Levon Kirkland earns MVP honors as Mountaineers' Heisman Finalist did not know what hit him
By mid-season in 1989, Clemson’s opportunity to win a fourth consecutive ACC Championship had slid through the cracks. Losses to upstarts Duke and Georgia Tech, knocked the Tigers out of the running for a championship.
At 5-2, the players called a meeting with head coach Danny Ford and expressed their concerns and asked the coaches if they could just go back to playing football and having fun. So, that is what they did.
The Tigers went on to win the final four games of the regular season by outscoring NC State, Wake Forest, North Carolina, and Duke by a combined margin of 154-23. After its 45-0 win over rival South Carolina to close the regular season, No. 14 Clemson accepted a bid to play 17th-ranked West Virginia in the 1989 Gator Bowl, which was played on December 30, 1989.
The Mountaineers were led by Heisman Trophy Finalist Major Harris, who the year before took West Virginia to the national championship game. Harris was a dynamic dual-threat quarterback who was decades ahead of his time.
Harris came into the Gator Bowl ranked eighth nationally in total offense and ninth in passing efficiency.
“He was second in the Heisman running at the time. As a player, you always have pride and you want to play well,” former Clemson linebacker Levon Kirkland said. “Another thing is when somebody keeps telling you how good another guy is … and that is what we heard for two whole weeks. How good Major Harris was. It was almost impossible to stop him and blah, blah, blah.”
The Clemson defense was mad. They felt like they were one of the best defenses in the country and no one was giving them respect for how good they were.
In 1989, Clemson’s defense was one of the best in the country. They allowed just 263.3 yards per game and teams averaged just 96.6 yards on the ground. They gave up just 11.5 points per game.
The Tigers’ defense was tired of hearing about how great Major Harris was and how they would not be able to stop him.
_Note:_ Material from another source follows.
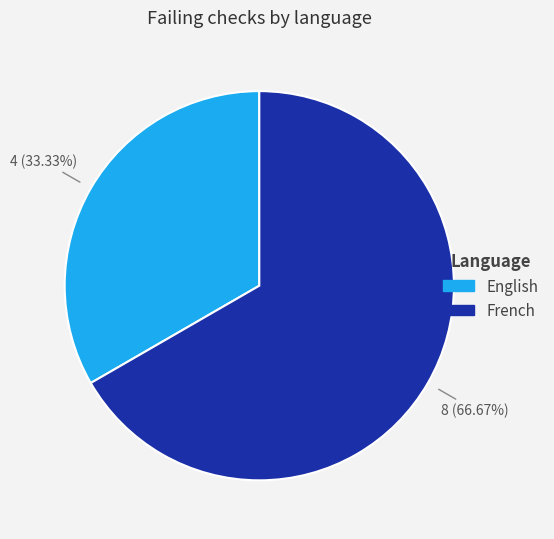

To the nearest percent, what is the difference between the largest and smallest slice percentages?

33%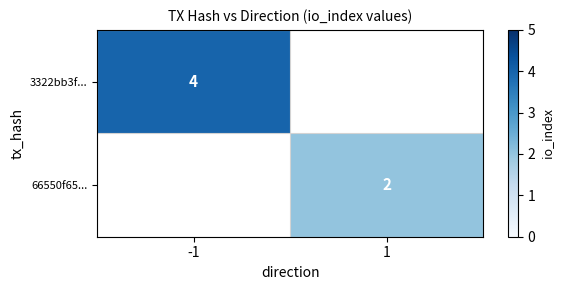

The value of 66550f65... at 1 is 3. True or false?

False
“We just kind of looked at him and said, ‘They don’t know who we are. The nation does not know who we are. They don’t understand how good we are,’” Kirkland said. “We basically knew, as long as we rushed our lanes, we could contain this guy. We felt like we had an overall defense that he was ‘the guy’ and he was dangerous, but if we rushed him the right way, we could easily defeat him and that is what we did.”
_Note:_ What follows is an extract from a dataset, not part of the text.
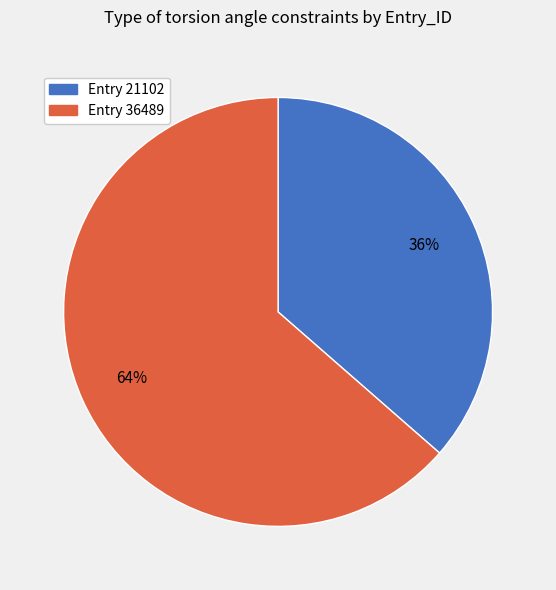

Between Entry 21102 and Entry 36489, which is larger?

Entry 36489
That is what they did, though it did not start out that way.
With Harris leading the way, West Virginia took its opening possession and marched 96 yards for a touchdown. Harris picked apart the Tigers’ defense and capped it with a 12-yard touchdown pass to wide receiver James Jett.
“They got that first drive on us and we kinda settled down,” Kirkland said.
Clemson’s defense took over the game is what they did. The Mountaineers managed just 141 yards of total offense the rest of the night.
Kirkland, the game’s MVP, led the Tigers with nine tackles, a five-yard sack, a caused fumble and three quarterback pressures.
“After that, once I got that first sack on him, we just started rolling. They just could not match our speed at the time,” said Kirkland, who was added to Clemson’s Ring of Honor at Death Valley last fall.
While the defense was controlling the game, the offense got going too. The Tigers scored 10 points in the second quarter thanks to a Chris Gardocki 27-yard field goal and later got a one-yard Wesley McFadden touchdown with 2:54 to play before halftime.
In the fourth quarter, Clemson took control of the game when Joe Henderson went in from four yards out with 11:43 to play and then a couple of possessions later defensive tackle Chester McGlockton stripped sack Harris and recovered the loose ball in the end zone for a touchdown with 8:08 to go.
Gardocki added a 24-yard field goal with 3:16 to play to finalize the Tigers’ 27-7 victory.
As for Harris, Clemson’s defense forced him to fumble three times in the second half. He was sacked several times and was hit all night. The Heisman Finalist had the worst game of his college career, completing just 11-of-21 passes for 119 yards and rushing 11 times for 17 yards.
Harris turned the football over four times in all, while the West Virginia offense was held to 237 total yards.
“We beat him up,” Kirkland recalled. “I remember one time, Wayne slammed him to the ground. One time he sprinted all the way to the right and then he came back and I was waiting on him and I was like, ‘Once he throws this ball, I am going to unload on him.’
“So. I just kept my feet chopping. I had a nice little angle on him, so he could not get away. He came at me and he kind of hesitated and threw it. Once he threw it, I am like, Bam! I laid into him and I think later he said, ‘I think that is the hardest I had ever been hit in my life.’ He was not used to another defense playing the way we did and getting after him the way we did.”
Clemson finished the 1989 season with a 10-2 record, the program’s third straight, and ranked 12th in the final AP Poll. It turned out the 1989 Gator Bowl was the last game Ford coached at Clemson.